For example, I was surprised that there doesn’t seem to be any plan to try to rearchitect the middle tier in conjunction with the move to Aurelia. Acumatica still has a pretty “thick client” approach to its stack, even though it is moving to adopt modern tools like Aurelia. Back in the bad old days of early .NET (remember code behinds?), it wasn’t really an option to asynchronously load the front end. You had to have all your data objects ready for presentation when the front end loaded. With modern asynchronous javascript, this is no longer the case, and so I think it is a missed opportunity to spend all the time to reskin the front end without focusing on the performance advantages that could also be gained by rejiggering the middle tier of the software.

Just as an example, I have been doing some performance profiling in Sql Server when the site loads in the morning from a cold start. This morning, running on a decently powerful local server with a local connection to SQL Server running on its own dedicated server, the time for the site to load was 181 seconds. That was the time from when the login page was requested, to when the login page was presented. If you read these forums, this is par for the course.

I have thrown way more powerful sever configurations at Acumatica (i.e. $20k/month Windows Server + RDS configs with tier 1 isolated SSD, etc), and it barely moves the needle with regards to these issues. in other words, this has nothing to do with hardware and everything to do with what’s happening on the backend of the software.

If you run SQL Server Profiler, you can see that a lot of the startup time has to do with loading Acumatica’s cache with site specific information (Acumatica can have multi-tenant on the same database), and loading this into memory in preparation for login. However, wiih some clever code, we could probably make this load time 5 seconds. All we would have to do is be more intelligent about when we load up the cache and expire it. If we see that user activity always drops off at 11PM, and almost never starts back up until 6am, then the cache should be fully loaded and ready for login at 6am. This is just one example of how, without even implementing any changes to the stack, the login page load itme could be cut to seconds from minutes for all users from a cold start.

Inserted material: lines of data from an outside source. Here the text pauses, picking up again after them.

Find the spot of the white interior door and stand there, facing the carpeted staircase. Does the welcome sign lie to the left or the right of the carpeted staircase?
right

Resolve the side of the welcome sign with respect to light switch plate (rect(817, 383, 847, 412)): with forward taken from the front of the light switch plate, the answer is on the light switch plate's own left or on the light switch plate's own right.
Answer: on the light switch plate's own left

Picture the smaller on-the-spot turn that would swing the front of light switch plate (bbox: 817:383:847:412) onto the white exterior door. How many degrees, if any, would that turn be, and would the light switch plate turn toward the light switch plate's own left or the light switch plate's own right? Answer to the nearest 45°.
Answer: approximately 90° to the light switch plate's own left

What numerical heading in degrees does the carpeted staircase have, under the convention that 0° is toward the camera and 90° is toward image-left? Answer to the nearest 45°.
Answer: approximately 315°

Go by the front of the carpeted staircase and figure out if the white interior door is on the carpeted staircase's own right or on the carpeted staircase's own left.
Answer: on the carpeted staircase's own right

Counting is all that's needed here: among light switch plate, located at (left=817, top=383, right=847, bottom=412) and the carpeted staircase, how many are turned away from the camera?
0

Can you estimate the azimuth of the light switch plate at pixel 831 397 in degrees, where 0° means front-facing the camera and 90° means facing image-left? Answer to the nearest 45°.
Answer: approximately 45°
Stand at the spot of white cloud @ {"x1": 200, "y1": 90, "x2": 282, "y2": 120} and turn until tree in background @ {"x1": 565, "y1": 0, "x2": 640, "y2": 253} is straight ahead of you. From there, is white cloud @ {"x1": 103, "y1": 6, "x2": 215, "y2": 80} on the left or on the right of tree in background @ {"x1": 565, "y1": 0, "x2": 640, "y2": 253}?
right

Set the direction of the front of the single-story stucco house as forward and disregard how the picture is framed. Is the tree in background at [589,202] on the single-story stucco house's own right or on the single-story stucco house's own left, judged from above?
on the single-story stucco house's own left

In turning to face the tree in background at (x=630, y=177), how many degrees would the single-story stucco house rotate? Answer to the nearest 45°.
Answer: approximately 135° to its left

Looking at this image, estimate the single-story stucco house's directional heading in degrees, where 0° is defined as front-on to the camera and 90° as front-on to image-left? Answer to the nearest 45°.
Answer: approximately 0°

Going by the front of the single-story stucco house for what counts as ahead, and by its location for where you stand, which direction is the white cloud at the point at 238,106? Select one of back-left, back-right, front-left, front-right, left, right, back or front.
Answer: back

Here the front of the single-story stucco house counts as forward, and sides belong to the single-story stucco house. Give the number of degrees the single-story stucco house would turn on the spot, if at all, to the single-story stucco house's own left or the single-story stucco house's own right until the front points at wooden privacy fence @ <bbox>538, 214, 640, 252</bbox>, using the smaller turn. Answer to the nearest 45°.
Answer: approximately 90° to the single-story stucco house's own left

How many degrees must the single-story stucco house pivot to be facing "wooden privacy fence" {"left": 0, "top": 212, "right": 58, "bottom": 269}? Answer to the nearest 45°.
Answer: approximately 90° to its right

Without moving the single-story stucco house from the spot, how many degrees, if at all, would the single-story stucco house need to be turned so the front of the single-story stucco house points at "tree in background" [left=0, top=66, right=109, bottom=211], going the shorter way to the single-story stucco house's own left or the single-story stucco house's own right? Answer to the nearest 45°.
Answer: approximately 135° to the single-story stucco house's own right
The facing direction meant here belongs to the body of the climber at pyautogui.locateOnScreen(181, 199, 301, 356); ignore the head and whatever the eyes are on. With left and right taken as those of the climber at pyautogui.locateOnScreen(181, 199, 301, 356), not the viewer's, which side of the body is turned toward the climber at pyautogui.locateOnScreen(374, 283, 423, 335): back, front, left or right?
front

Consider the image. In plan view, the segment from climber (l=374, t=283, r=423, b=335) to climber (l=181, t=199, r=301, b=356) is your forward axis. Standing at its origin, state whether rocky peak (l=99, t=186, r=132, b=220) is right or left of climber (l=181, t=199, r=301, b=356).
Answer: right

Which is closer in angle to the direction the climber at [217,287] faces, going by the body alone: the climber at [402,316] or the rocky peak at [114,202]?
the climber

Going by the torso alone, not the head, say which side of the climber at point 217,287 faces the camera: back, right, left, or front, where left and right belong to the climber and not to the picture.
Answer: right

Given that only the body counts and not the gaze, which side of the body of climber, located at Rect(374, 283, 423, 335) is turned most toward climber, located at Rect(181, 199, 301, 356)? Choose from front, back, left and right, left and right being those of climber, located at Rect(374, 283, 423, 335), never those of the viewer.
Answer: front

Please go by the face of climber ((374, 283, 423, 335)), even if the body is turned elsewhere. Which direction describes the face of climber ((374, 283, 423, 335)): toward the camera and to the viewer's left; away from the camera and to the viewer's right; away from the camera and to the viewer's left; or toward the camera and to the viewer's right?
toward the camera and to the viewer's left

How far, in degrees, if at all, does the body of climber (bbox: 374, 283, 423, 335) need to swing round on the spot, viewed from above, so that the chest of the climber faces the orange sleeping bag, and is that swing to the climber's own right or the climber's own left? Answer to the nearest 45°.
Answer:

There are probably hundreds or thousands of optimizations like this that could dramatically improve the performance of the software, and some which probably wouldn’t really require all that much effort at all. But someone needs to be in charge of pushing back against just pure feature innovation, with a focus on the feature vs. perfornance tradeoff. So I would strongly recommend that Acumatica consider putting someone (ideally a developer with performance tuning background), in charge of pushing the envelope for performance in the product.

Hello @rosenjon we have a dedicated team specifically working on performance improvements


Hi @Dmitrii Naumov -

I think that my frustration is that it shouldn’t take 3 minutes for the site to load in the morning. There have been discussion on here about similar issues (i.e. time to load after recompiling code), which is in effect caused by the same issues of reloading the cache.

It seems to me that with better predictive tools (I used the example of the cache being expired in the morning, but there are a ton of other more subtle versions of this baked into the software), you could improve performance a lot by anticipating when data will be needed and pre-caching that in a more intelligent way.

Ultimatley, it would be better to move to client/server model that is more dependent on ligthweight asynchronous data requests and less on monolithic caching (perhaps Aurelia can open the door to some of this). Perhaps it would also be nice if the Acumatica team could share what kind of performance improvements are being made, and also focus on some of these longstanding performance issues and how they might be solved.

 

Thanks,

 

Jonathan


@Mark Franks  that could be a good topic for Coffee&Code, to share what we are doing on the performance optimization side


@stevenhouglum we should have a session on this topic.